Lawyers to consider affidavit by journalist accused of Sophie Toscan du Plantier murder

Ian Bailey leaving the High Court on Monday after his extradition hearing. Photograph: Collins Courts

Ian Bailey leaving the High Court on Monday after his extradition hearing. Photograph: Collins Courts

 

Lawyers for the Minister for Justice require time to consider Ian Bailey’s objections to being extradited to France for the murder of filmmaker Sophie Toscan du Plantier, the High Court has been told.

It is the third time French authorities have sought Mr Bailey’s surrender in relation to the death of Ms du Plantier, whose badly beaten body was found outside her holiday home in Schull, Co Cork in December 1996.

The 62-year-old Englishman, with an address at The Prairie, Liscaha, Schull, west Cork, was convicted of the Frenchwoman’s murder in his absence in a Paris court last summer.
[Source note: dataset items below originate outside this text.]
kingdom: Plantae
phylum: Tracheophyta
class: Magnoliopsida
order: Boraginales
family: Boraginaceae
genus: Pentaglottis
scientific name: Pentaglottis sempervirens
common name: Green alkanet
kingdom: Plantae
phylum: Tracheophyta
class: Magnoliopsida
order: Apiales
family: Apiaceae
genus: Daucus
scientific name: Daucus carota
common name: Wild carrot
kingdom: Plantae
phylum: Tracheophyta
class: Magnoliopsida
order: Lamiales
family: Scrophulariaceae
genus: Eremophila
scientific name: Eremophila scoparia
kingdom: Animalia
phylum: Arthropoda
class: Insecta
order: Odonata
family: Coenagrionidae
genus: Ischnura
The three-judge Cour d’Assises in Paris accordingly imposed a 25-year prison sentence on him in his absence.

‘Farce’

Mr Bailey, who denies any involvement in Ms du Plantier’s death, was arrested on foot of a European Arrest Warrant in December. He did not attend the French court and had no legal representation in the proceedings, which he has described as a “farce”.

Counsel for Mr Bailey, Ronan Munro SC, told the High Court on Monday that his client had recently sworn an affidavit setting out his objections to being surrendered.

Mr Munro said the affidavit raised certain factual matters, particularly in relation to Mr Bailey’s health, which lawyers for the Minister for Justice required time to consider. He assured Mr Justice Donald Binchy that progress was being made in the case.

Mr Bailey was remanded on continuing bail to February 24th next, when a date for hearing is expected to be fixed.